___ SOURCE PASSAGE ___

Git 101

Omkar Ubale

Jul 7, 20218 min read

Updated: Jul 8, 2021

If you've worked with software development teams, you're bound to come across the words Git, GitHub, commit, branch, and abbreviations of these words, but have you wondered what they mean? Today we are going to be exploring the version management tools that are used to build software you use on a day-to-day basis. To know why version systems like Git are important, check out my previous article here.

What is Git?

Git workflow diagram from Atlassian

Git is a version management tool that is used to document character-level changes in text-based files. Software development teams use such tools for managing their codebases, but they can be used by anyone who wants to track the changes they make to files over time. Git is a very powerful tool when used in teams as it was built with collaboration in mind. There are many tools like Git, say Mercurial and Blaze, but the principles of version management remain the same: track changes in the file instead of storing a copy of the file every time.

Wait, then what is GitHub?

Github is a cloud-based provider for the version control system Git. In other words, it is a collection of servers where you and your team can store version(s) of your code which you have been managing with Git. Many such providers, namely Bitbucket, Source Forge, and more, provide similar features. One of the biggest advantages of using such a platform is that you make sure your code is in more than one place, making sure you don't lose it in case you lose access to your local systems. Almost all the platforms mentioned here are free, to begin with, but we will stick with Git - GitHub for the scope of this article.

___ RAW DATA ___

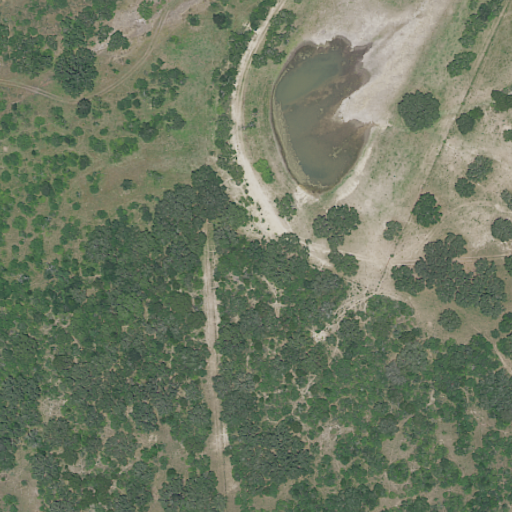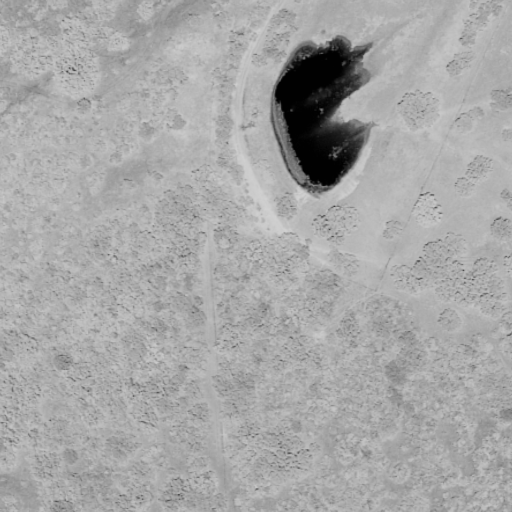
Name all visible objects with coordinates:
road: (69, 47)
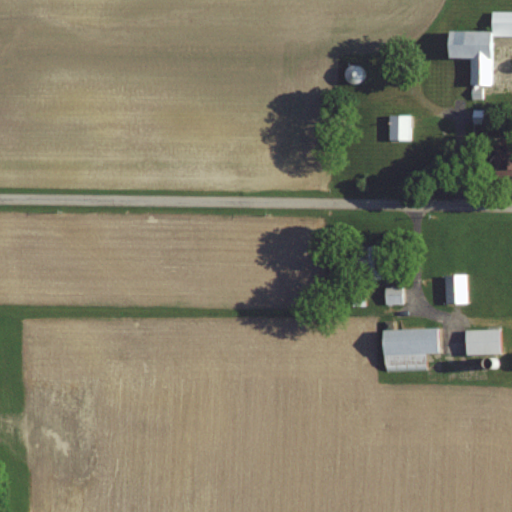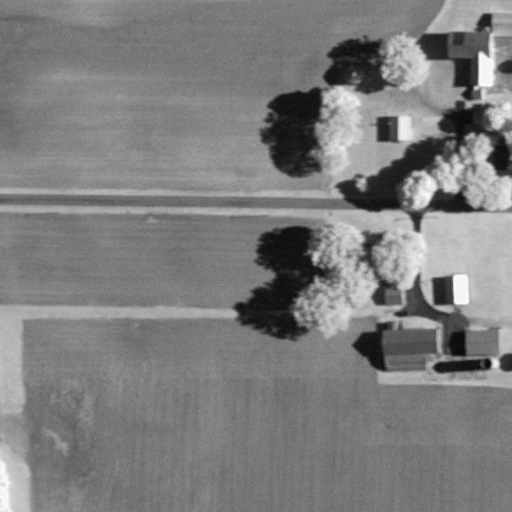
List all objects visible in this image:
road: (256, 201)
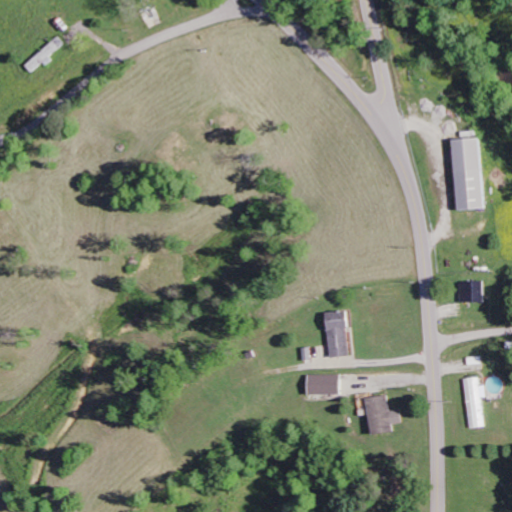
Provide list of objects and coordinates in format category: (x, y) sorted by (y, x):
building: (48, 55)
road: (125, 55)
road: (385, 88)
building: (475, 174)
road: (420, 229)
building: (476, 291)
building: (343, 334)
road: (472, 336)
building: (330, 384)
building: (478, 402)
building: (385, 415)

___
___ RAW DATA ___

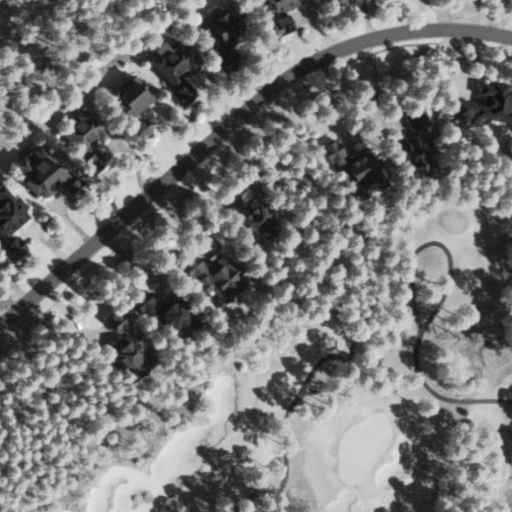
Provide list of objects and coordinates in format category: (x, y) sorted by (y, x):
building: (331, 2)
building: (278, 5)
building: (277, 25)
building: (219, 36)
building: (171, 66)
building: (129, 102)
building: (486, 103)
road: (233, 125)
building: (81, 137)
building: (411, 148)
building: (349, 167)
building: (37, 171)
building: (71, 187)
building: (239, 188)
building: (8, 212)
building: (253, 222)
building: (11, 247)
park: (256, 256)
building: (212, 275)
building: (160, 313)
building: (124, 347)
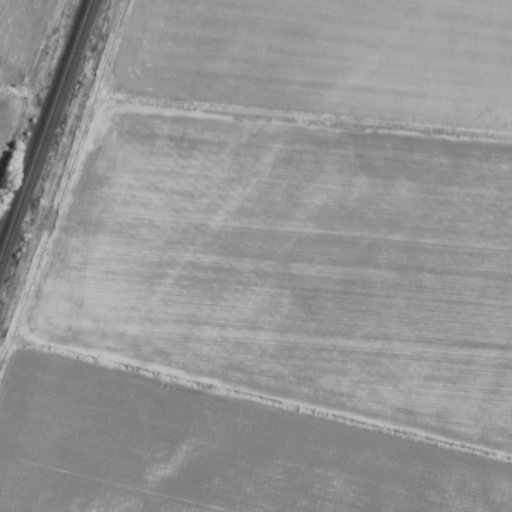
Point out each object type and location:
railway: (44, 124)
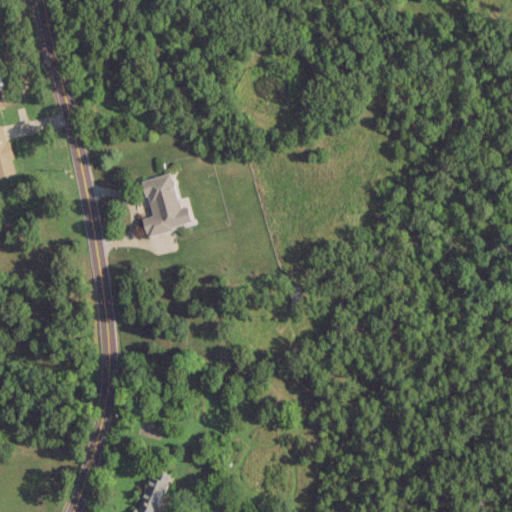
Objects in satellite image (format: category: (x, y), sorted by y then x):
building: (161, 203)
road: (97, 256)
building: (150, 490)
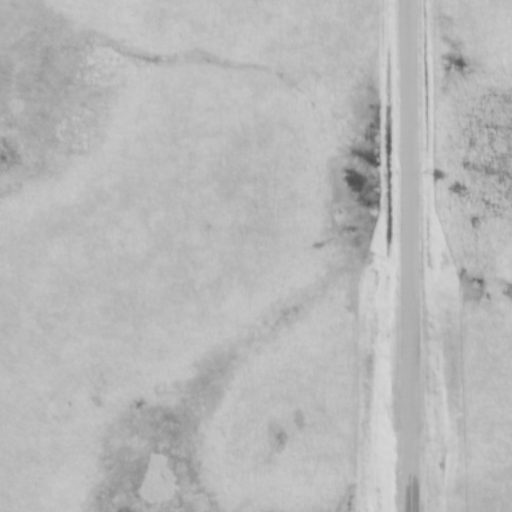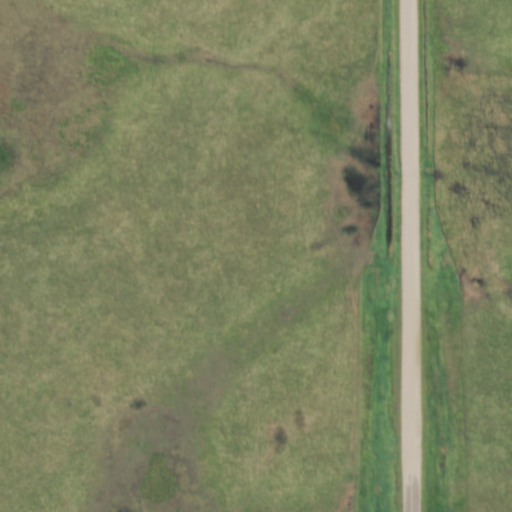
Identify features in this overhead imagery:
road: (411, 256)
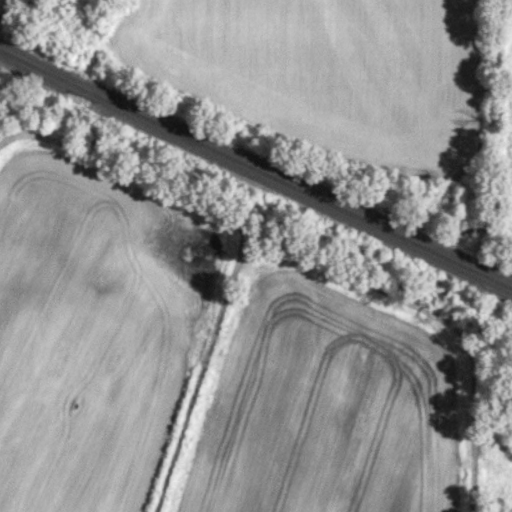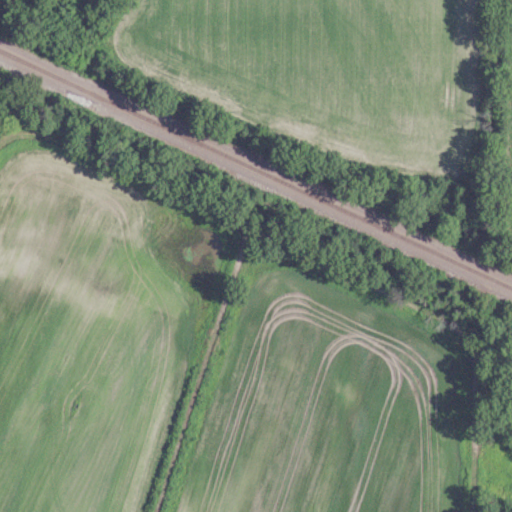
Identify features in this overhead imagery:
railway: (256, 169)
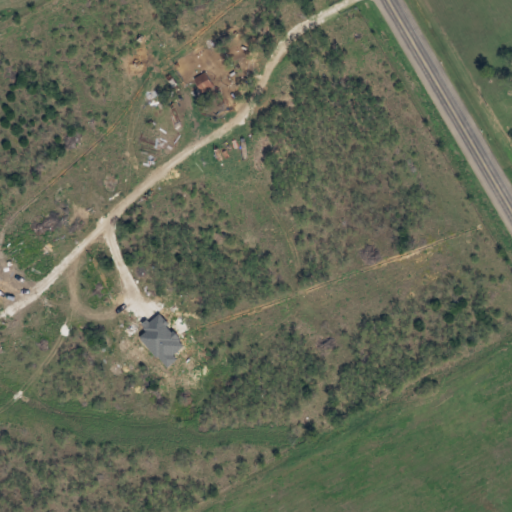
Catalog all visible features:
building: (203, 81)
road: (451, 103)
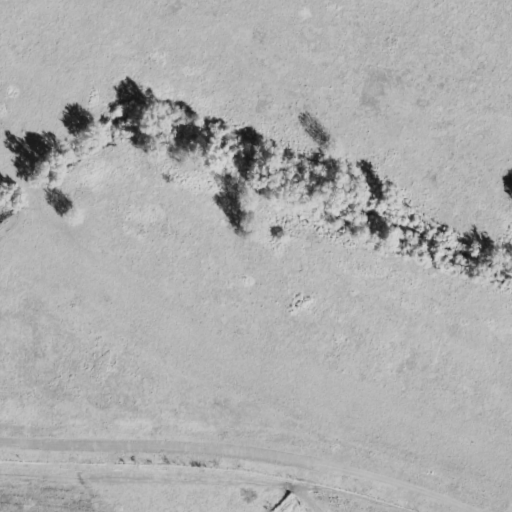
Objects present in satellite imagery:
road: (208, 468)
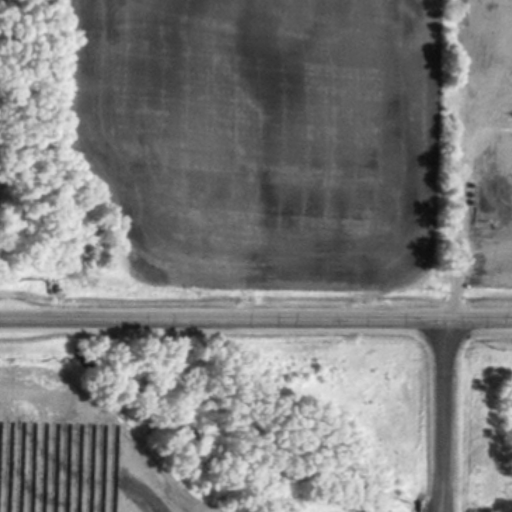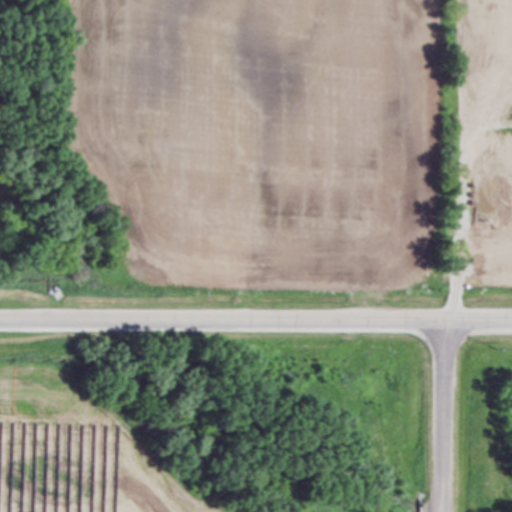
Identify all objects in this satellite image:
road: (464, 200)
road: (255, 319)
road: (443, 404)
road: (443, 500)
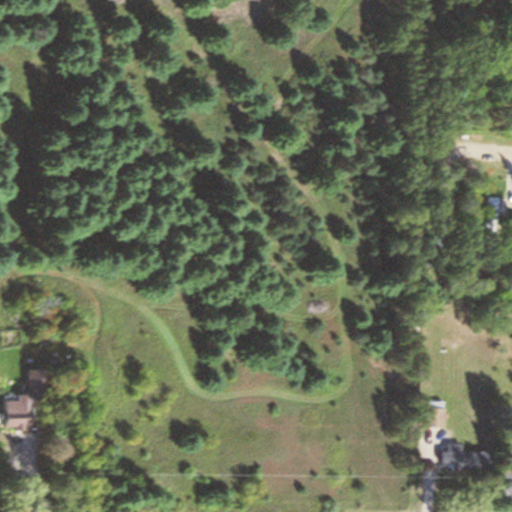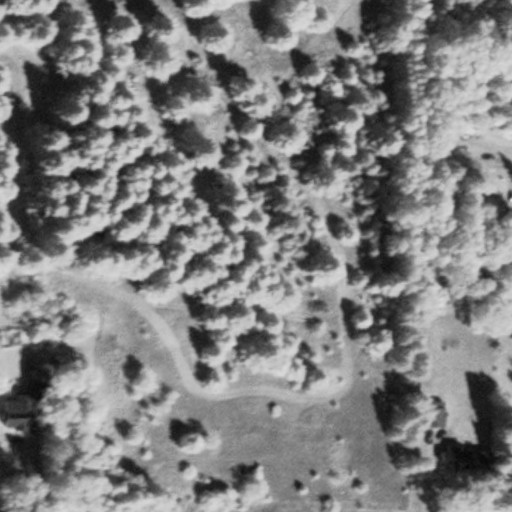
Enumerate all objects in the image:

___

__THE TASKS__
1/ In the Git article, what does it say is one of the biggest advantages of using a platform like GitHub?
2/ Translate this sentence from the Git article into Spanish: "Github is a cloud-based provider for the version control system Git."

__ANSWERS TO THE TASKS__
1/ Your code is kept in more than one place, so you don't lose it if you lose access to your local systems.

2/ Github es un proveedor basado en la nube para el sistema de control de versiones Git.